The Private Placement was based on strong interest from high quality  institutional investors. These investors both support the Company  today through the share-issue, but also potentially longer-term as  the Company pursues strategic growth initiatives. Axactor has  experienced a high deal flow in the market lately and also noticed a  recent increase in size of portfolio opportunities, highlighting the  need to be well-funded and supported by strong shareholders.   

The net proceeds from the Private Placement will be used for  acquisitions of non-performing loan portfolios in existing  geographies, as well as for general corporate purposes.  

Notification of allotment will be sent to the applicants by Carnegie  (as the Manager) on or about 23 May, 2017.  

The new shares will be issued under the Company's existing authority  to issue shares, adopted by the annual general meeting in 2016.  Following the registration of the new share capital, the Company  will have 1,276,488,769 shares outstanding and a total share capital  outstanding of EUR 66,814,382.05.   

The share issuance was carried out as a private placement to secure  completion of a transaction at a time when specific interest  surfaced in the market and in order to complete a transaction  without the significant discount typically seen in rights issues.  Additionally, Axactor recognizes the benefit in further developing  the Company's shareholder base.  
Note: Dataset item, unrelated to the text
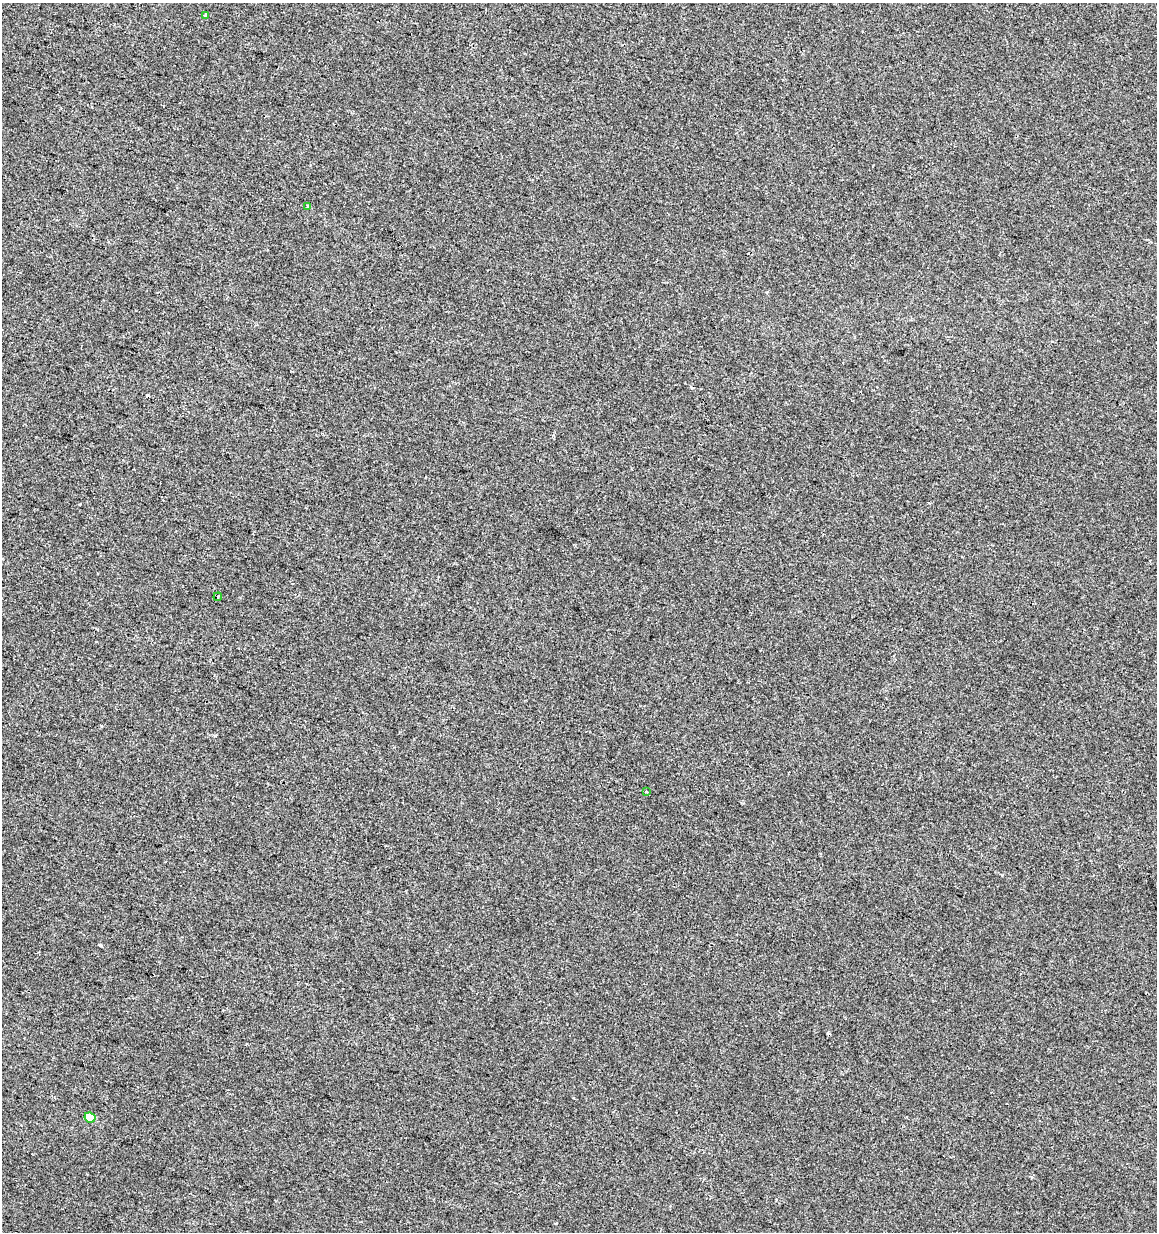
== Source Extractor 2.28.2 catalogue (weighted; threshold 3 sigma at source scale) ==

As a consequence of the private placement structure, the  shareholders' preferential rights were deviated from. After due  considerations, the Board of Directors of the Company is of the  opinion that the Private Placement is in the best interest of the  Company and its shareholders. The Board of Directors has taken into  consideration, among other things, the fact that the Private  Placement will further strengthen Axactor's financial position and  support the Company in its continued pursuit of growth  opportunities, that the Private Placement only constitutes 4.08% of  the issued and outstanding shares in the Company, and the fact that  the subscription price is equal to the current market price of the  shares. The Board of Directors is of the opinion that there are  sufficient reasons to deviate from the shareholders' pre-emption  right to subscribe for the new shares.   

Carnegie acted as financial adviser to the Company in connection  with the Private Placement.